(Document layout detection data)

★ ★ ★ ★ ★ ★ ★

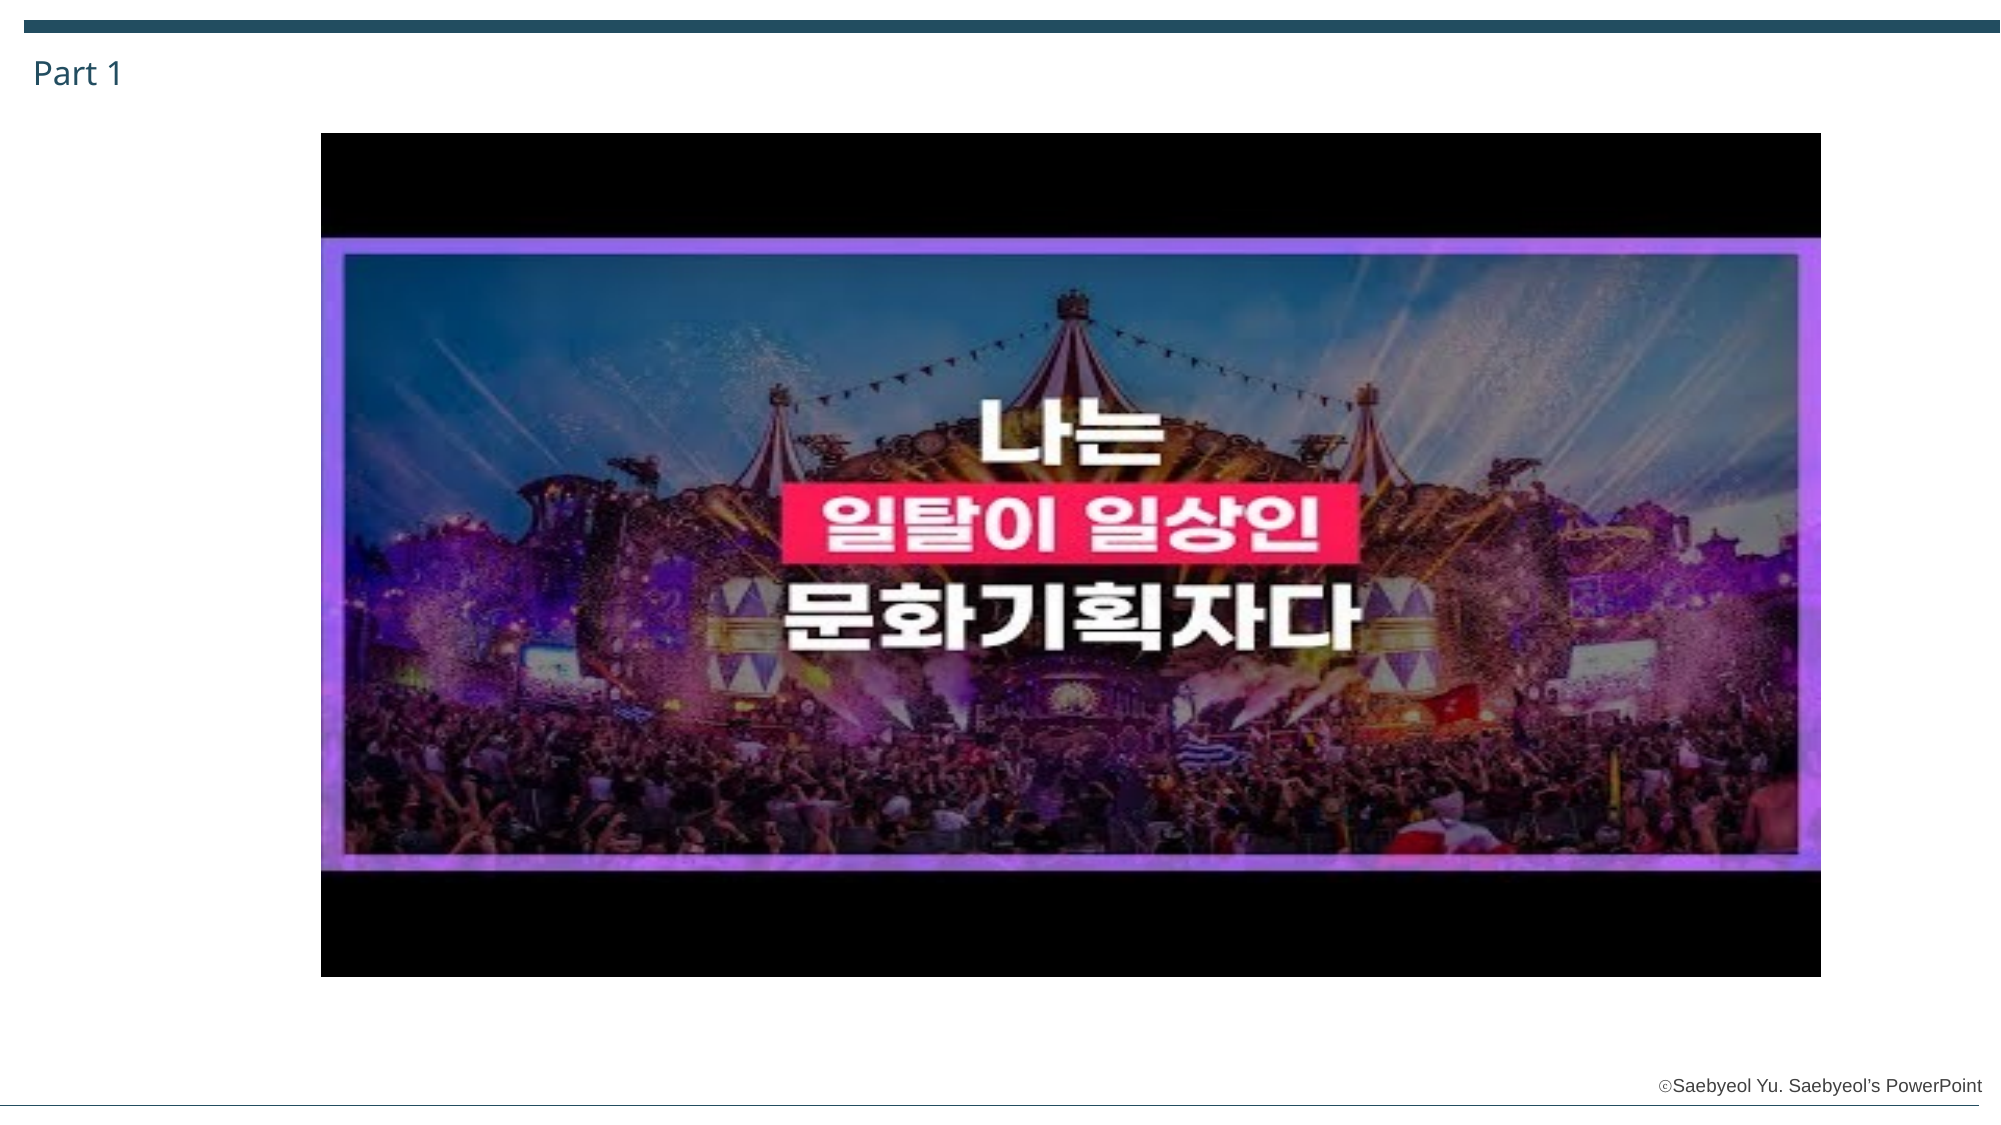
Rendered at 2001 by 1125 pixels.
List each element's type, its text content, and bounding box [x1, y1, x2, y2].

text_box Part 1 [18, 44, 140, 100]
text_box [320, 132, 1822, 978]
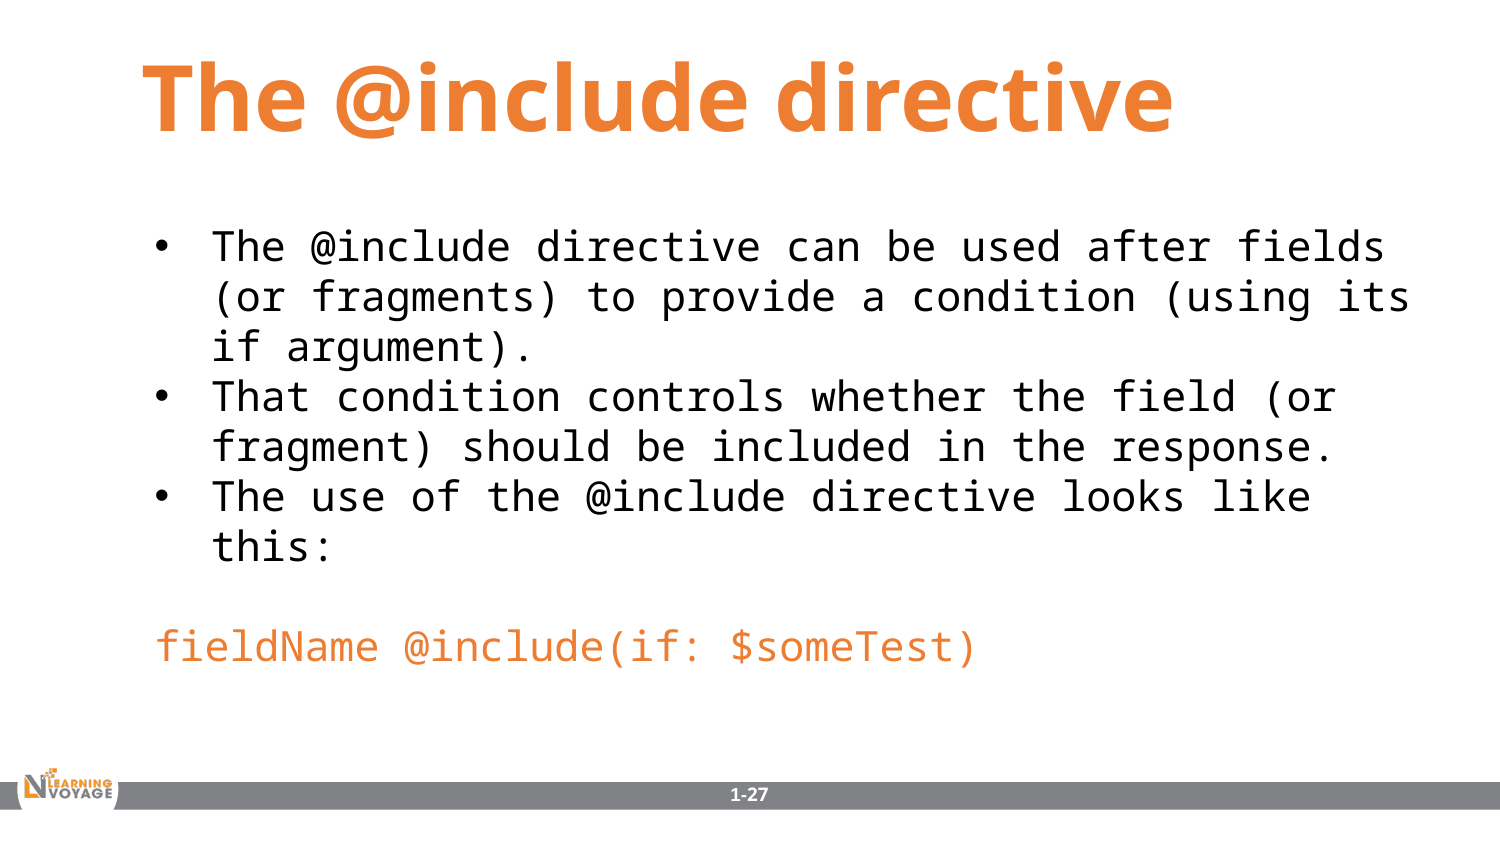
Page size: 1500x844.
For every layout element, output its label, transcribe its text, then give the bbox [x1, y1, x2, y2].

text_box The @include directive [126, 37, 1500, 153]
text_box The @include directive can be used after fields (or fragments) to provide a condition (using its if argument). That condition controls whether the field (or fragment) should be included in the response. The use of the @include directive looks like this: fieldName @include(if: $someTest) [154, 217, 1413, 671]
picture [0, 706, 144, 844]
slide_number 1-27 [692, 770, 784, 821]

★ ★ ★ ★ ★ ★ ★

:: Exercise details ::
Could you copy exactly the line containing "For every layout" and each line after it through the end of the records, and nothing else?

:: Solution to this exercise ::
For every layout element, output its label, transcribe its text, then give the bbox [x1, y1, x2, y2].

text_box The @include directive [126, 37, 1500, 153]
text_box The @include directive can be used after fields (or fragments) to provide a condition (using its if argument). That condition controls whether the field (or fragment) should be included in the response. The use of the @include directive looks like this: fieldName @include(if: $someTest) [154, 217, 1413, 671]
picture [0, 706, 144, 844]
slide_number 1-27 [692, 770, 784, 821]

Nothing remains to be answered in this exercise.